Lt. Frank Monahan: We'll be here at 6:00 tomorrow morning with 30 officers and a search warrant. And we'll *tear this place apart!*

Dr. R. Quincy,: Do you know how many autopsies I've done on children like Joey? Too many, I can't even look at their faces any more. I have to have their faces covered before I begin.

Dr. Ronald Shafer: [in the operating room... Shafer is drunk] Scalpel, please.
[he drops it as nurse hands it to him]
Dr. Ronald Shafer: Let's try that again.
[Tompkins grabs his wrist]
Dr. Ronald Shafer: What do you think you're doing?
Dr. Tompkins: I'm sorry, doctor. I can't let you do this. I'm sorry.
[Quincy is seen outside the operating room witnessing this]

Dr. R. Quincy,: Oh boy, Tommy Dorsey and Benny Goodman, Glenn Miller... it's like going back in time. You know, if you close your eyes you can see the whole thing: the big bands and the parquet floors and the gowns... You know, honey - why would anybody want to listen to music that makes you hate, when you can listen to music that makes you love?

Dr. R. Quincy,: Melissa, how're you feeling?
Dr. Robert Asten: Well she's got a whopper of a headache.
Dr. R. Quincy,: Well she's had you for years!

Dr. R. Quincy,: How do you go from saving a little girl's life to committing murder?

Dr. R. Quincy,: Rachel, you are not going to chase me away. I happen to think that you're a dynamite girl with the potential to fly to the moon.

Roommate: Go easy, kiddo. Those things are the real McCoy.
Senator's: Give me a break, Leslie. I'm a big girl now.

Ken: Unfortunately people don't vote they way we'd like them to.

Dr. R. Quincy,: [after a patient dies mysteriously] Right now he's just number one, but if we don't get to the bottom of this, it'll be a hundred and one.

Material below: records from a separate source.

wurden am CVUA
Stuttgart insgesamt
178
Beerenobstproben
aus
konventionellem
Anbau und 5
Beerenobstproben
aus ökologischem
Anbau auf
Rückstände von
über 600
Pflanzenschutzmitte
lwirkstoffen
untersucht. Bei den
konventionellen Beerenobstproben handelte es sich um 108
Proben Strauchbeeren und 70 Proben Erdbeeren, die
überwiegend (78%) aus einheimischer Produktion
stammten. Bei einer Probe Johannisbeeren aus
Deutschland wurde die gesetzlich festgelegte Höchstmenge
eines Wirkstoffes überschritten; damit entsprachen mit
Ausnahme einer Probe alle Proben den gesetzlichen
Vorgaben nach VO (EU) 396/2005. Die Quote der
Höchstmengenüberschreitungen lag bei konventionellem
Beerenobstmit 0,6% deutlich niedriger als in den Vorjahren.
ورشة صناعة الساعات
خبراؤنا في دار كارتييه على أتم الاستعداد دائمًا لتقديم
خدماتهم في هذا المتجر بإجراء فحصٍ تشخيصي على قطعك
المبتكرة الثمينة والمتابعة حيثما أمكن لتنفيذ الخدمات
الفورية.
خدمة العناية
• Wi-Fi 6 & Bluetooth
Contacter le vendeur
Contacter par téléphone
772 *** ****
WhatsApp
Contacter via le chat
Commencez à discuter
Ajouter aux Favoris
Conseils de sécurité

Dr. R. Quincy,: $75? All this fuss over $75? Why you!... Come here!
[Holds up a dollar bill over the window that looks out at County-USC hospital]
Dr. R. Quincy,: What do you see?
Dr. Robert Asten: I see a dollar. I see the hospital...
Dr. R. Quincy,: That's right. That's right.
[Steps forward so the dollar bill is very close to Asten's face]
Dr. R. Quincy,: Now what do you see?
Dr. Robert Asten: I see the dollar.
Dr. R. Quincy,: That is also right. That's what happens when you get too close to money. You can't see the good you're doing or can do with it. And that's what's happening to you, sir!

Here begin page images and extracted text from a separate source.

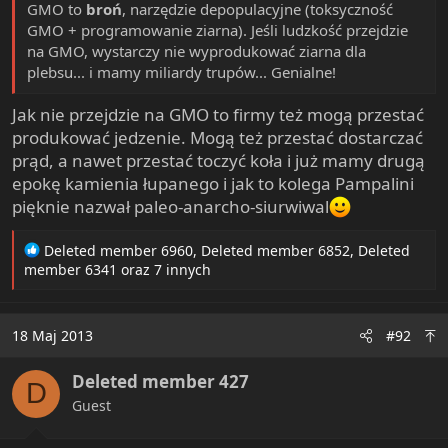
GMO to
broń
, narzędzie depopulacyjne (toksyczność
GMO + programowanie ziarna). Jeśli ludzkość przejdzie
na GMO, wystarczy nie wyprodukować ziarna dla
plebsu... i mamy miliardy trupów... Genialne!
Jak nie przejdzie na GMO to firmy też mogą przestać
produkować jedzenie. Mogą też przestać dostarczać
prąd, a nawet przestać toczyć koła i już mamy drugą
epokę kamienia łupanego i jak to kolega Pampalini
pięknie nazwał paleo-anarcho-siurwiwal
R
Deleted member 6960
,
Deleted member 6852
,
Deleted
e
member 6341
oraz 7 innych
a
c
t
18 Maj 2013
#92
i
o
Deleted member 427
n
D
s
Guest
:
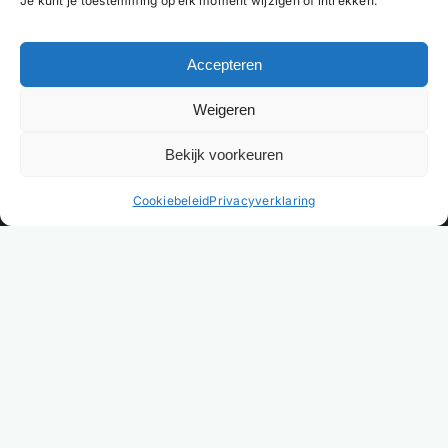
Je kunt je toestemming op elk moment wijzigen of intrekken.
Accepteren
Weigeren
Bekijk voorkeuren
NL
Cookiebeleid
Privacyverklaring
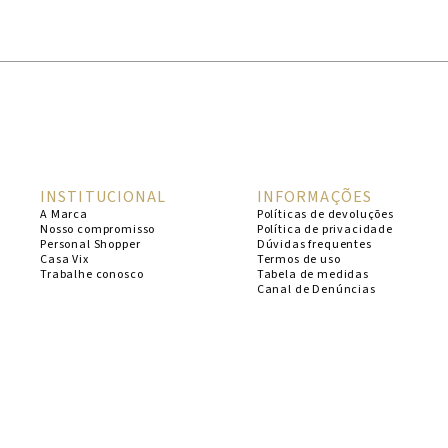
1
º
cheeky
2
º
vestido
3
º
maio
4
º
vestidos
5
º
biquini
INSTITUCIONAL
INFORMAÇÕES
6
º
vestido curto
A Marca
Políticas de devoluções
Nosso compromisso
Política de privacidade
7
º
calcinha
Personal Shopper
Dúvidas frequentes
Casa Vix
Termos de uso
8
º
saida
Trabalhe conosco
Tabela de medidas
Canal de Denúncias
9
º
top
10
º
top tri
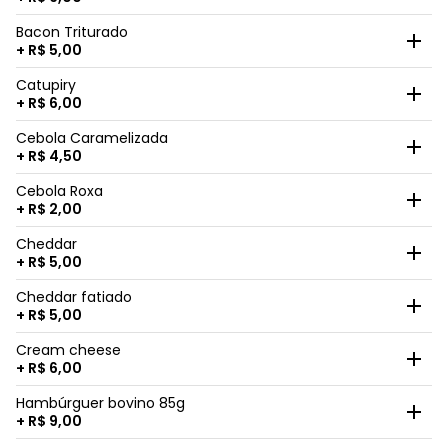
Bacon Triturado
+ R$ 5,00
Catupiry
+ R$ 6,00
Cebola Caramelizada
+ R$ 4,50
Cebola Roxa
+ R$ 2,00
Cheddar
+ R$ 5,00
Cheddar fatiado
+ R$ 5,00
Cream cheese
+ R$ 6,00
Hambúrguer bovino 85g
+ R$ 9,00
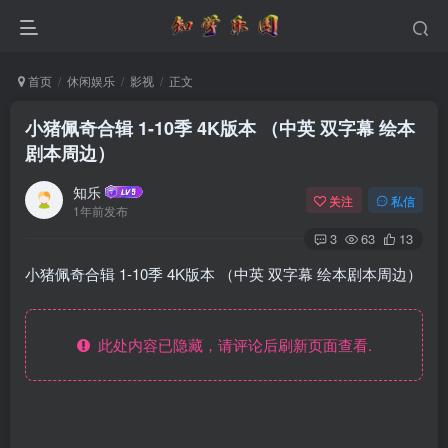
首页
休闲娱乐
影视
正文
小猪佩奇合辑 1-10季 4K版本 （中英 双字幕 绘本
剧本周边）
知乐
关注
私信
1年前发布
3
63
13
小猪佩奇合辑 1-10季 4K版本 （中英 双字幕 绘本剧本周边）
此处内容已隐藏，请评论后刷新页面查看.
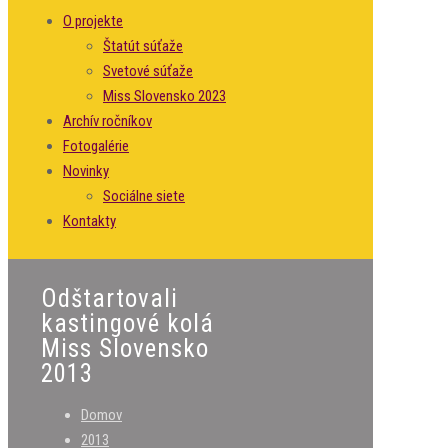
O projekte
Štatút súťaže
Svetové súťaže
Miss Slovensko 2023
Archív ročníkov
Fotogalérie
Novinky
Sociálne siete
Kontakty
Odštartovali
kastingové kolá
Miss Slovensko
2013
Domov
2013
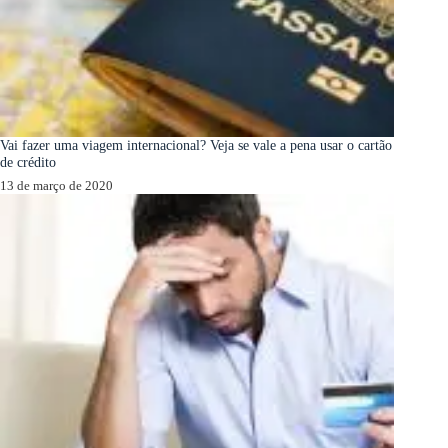
Vai fazer uma viagem internacional? Veja se vale a pena usar o cartão
de crédito
13 de março de 2020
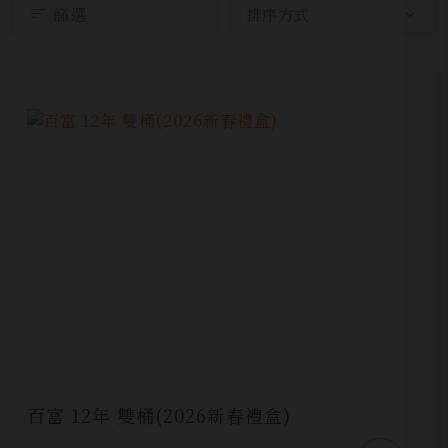
篩選
百富 12年 雙桶(2026新春禮盒)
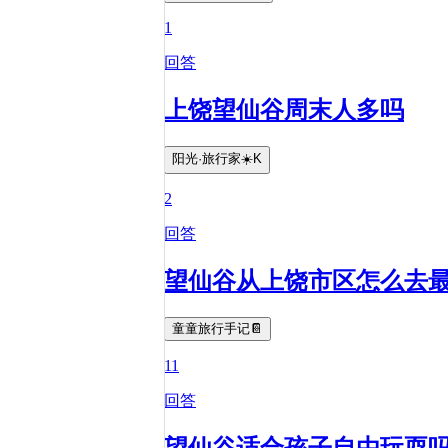
1
回答
上饶望仙谷周末人多吗
阳光·旅行家☀️K
2
回答
望仙谷从上饶市区怎么去
童童旅行手记📔
11
回答
望仙谷适合孩子自由玩耍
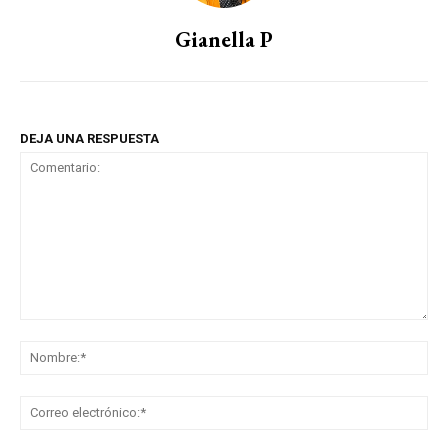
Gianella P
DEJA UNA RESPUESTA
Comentario:
No
Co
ele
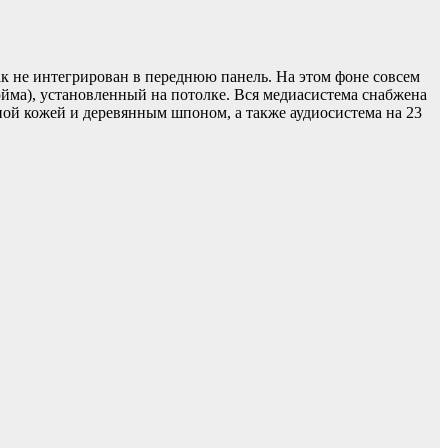
к не интегрирован в переднюю панель. На этом фоне совсем
юйма), установленный на потолке. Вся медиасистема снабжена
ой кожей и деревянным шпоном, а также аудиосистема на 23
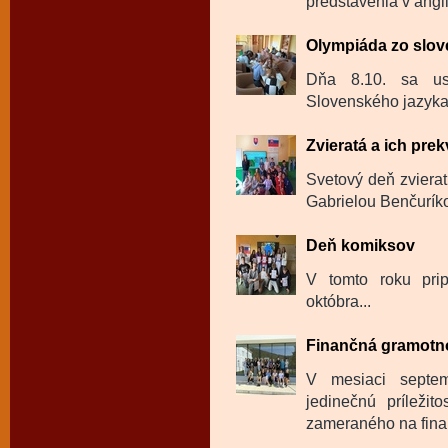
predstavenia v angl
Olympiáda zo slov
Dňa 8.10. sa us
Slovenského jazyka a
Zvieratá a ich pre
Svetový deň zvierat
Gabrielou Benčurík
Deň komiksov
V tomto roku pri
októbra...
Finančná gramotnos
V mesiaci septem
jedinečnú príležit
zameraného na fina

Winslow: Hanover, I'll be back at nineteen hundred hours on Thursday.
Dr. Emily Hanover: I beg your pardon?
Winslow: Oh, sorry. Seven o'clock.
[She starts to leave]
Dr. R. Quincy,: Winslow, were you ever in the service?
Winslow: United States Marine Corps, Gunnery Sergeant, MOS thirty-five twenty-nine, Motor Transport.
Dr. R. Quincy,: [She walks out the door and Quincy turns to Hanover] Gunnery Sergeant, that's what I figured. You're getting us married by a *Marine*!

[addressing a group of police recruits]
Dr. R. Quincy,: Gentlemen, you are about to enter the most important and fascinating sphere of police work: the world of forensic medicine, where untold victims of many homicides will reach back from the grave and point back a finger accusingly at their assailant.

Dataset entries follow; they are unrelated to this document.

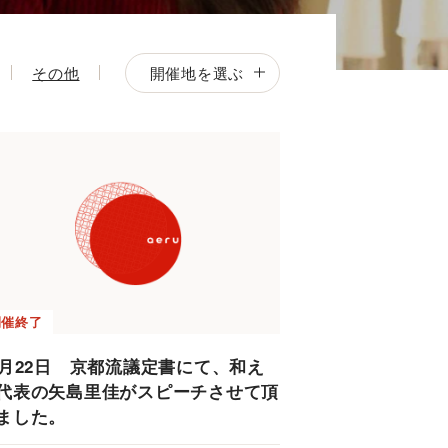
開催地を選ぶ
その他
開催終了
7月22日 京都流議定書にて、和え
代表の矢島里佳がスピーチさせて頂
ました。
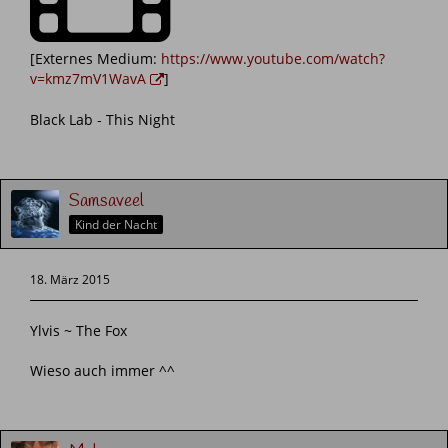
[Externes Medium:
https://www.youtube.com/watch?
v=kmz7mV1WavA
]
Black Lab - This Night
Samsaveel
Kind der Nacht
18. März 2015
Ylvis ~ The Fox
Wieso auch immer ^^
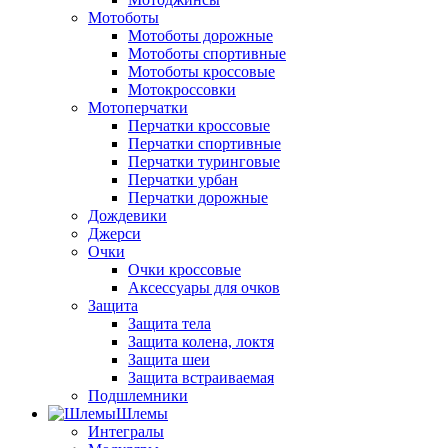
Мотоботы
Мотоботы дорожные
Мотоботы спортивные
Мотоботы кроссовые
Мотокроссовки
Мотоперчатки
Перчатки кроссовые
Перчатки спортивные
Перчатки туринговые
Перчатки урбан
Перчатки дорожные
Дождевики
Джерси
Очки
Очки кроссовые
Аксессуары для очков
Защита
Защита тела
Защита колена, локтя
Защита шеи
Защита встраиваемая
Подшлемники
Шлемы
Интегралы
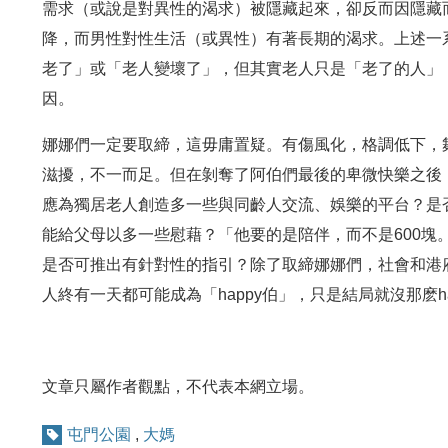
需求（或說是對異性的渴求）被隱藏起來，卻反而因隱藏
降，而男性對性生活（或異性）有著長期的渴求。上述一
老了」或「老人變壞了」，但其實老人只是「老了的人」
因。
娜娜們一定要取締，這毋庸置疑。有傷風化，格調低下，
滋擾，不一而足。但在剝奪了阿伯們最後的卑微快樂之後
應為獨居老人創造多一些與同齡人交流、娛樂的平台？是
能給父母以多一些慰藉？「他要的是陪伴，而不是600塊
是否可推出有針對性的指引？除了取締娜娜們，社會和港
人終有一天都可能成為「happy伯」，只是結局就沒那麽ha
文章只屬作者觀點，不代表本網立場。
屯門公園
,
大媽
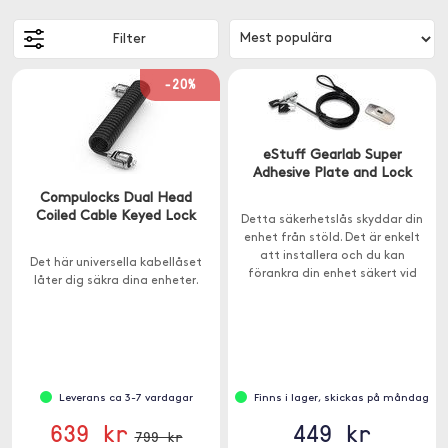
Filter
-20%
eStuff Gearlab Super
Adhesive Plate and Lock
Compulocks Dual Head
Coiled Cable Keyed Lock
Detta säkerhetslås skyddar din
enhet från stöld. Det är enkelt
att installera och du kan
Det här universella kabellåset
förankra din enhet säkert vid
låter dig säkra dina enheter.
ditt skrivbord, bord eller något
annat fast föremål.
Leverans ca 3-7 vardagar
Finns i lager, skickas på måndag
639 kr
449 kr
799 kr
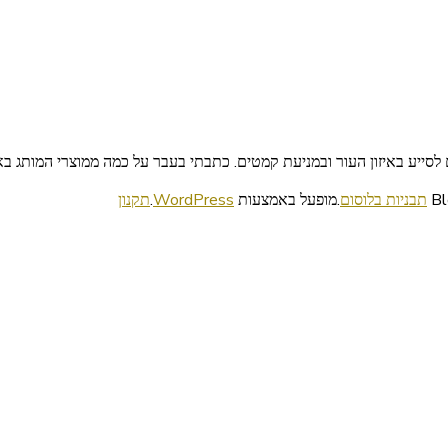
ם לסייע באיזון העור ובמניעת קמטים. כתבתי בעבר על כמה ממוצרי המותג 
תבניות בלוסום
.מופעל באמצעות
WordPress
.
תקנון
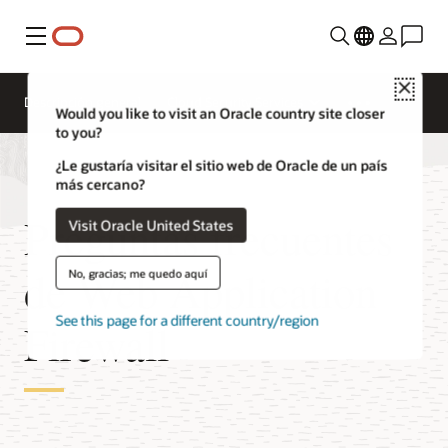
Menú
Close
Descripción general
Cloud Security Services
Would you like to visit an Oracle country site closer
to you?
¿Le gustaría visitar el sitio web de Oracle de un país
más cercano?
Preguntas frecuentes
Visit Oracle United States
de Web Application
No, gracias; me quedo aquí
See this page for a different country/region
Firewall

Dr. R. Quincy,: Who are "they"? I really want to know. We're always told to watch out for "them"; we're being protected from "them." Maybe if we were told the facts, we could decide what is safe and what isn't.
Arthur: We The People?
Dr. R. Quincy,: Yes, We The People!

Dr. R. Quincy,: [after learning the office of medical quality assurance won't assist him in his investigation against Shafer] You mean one death? Is that enough? What do we have to do? Hang around until he bags the limit?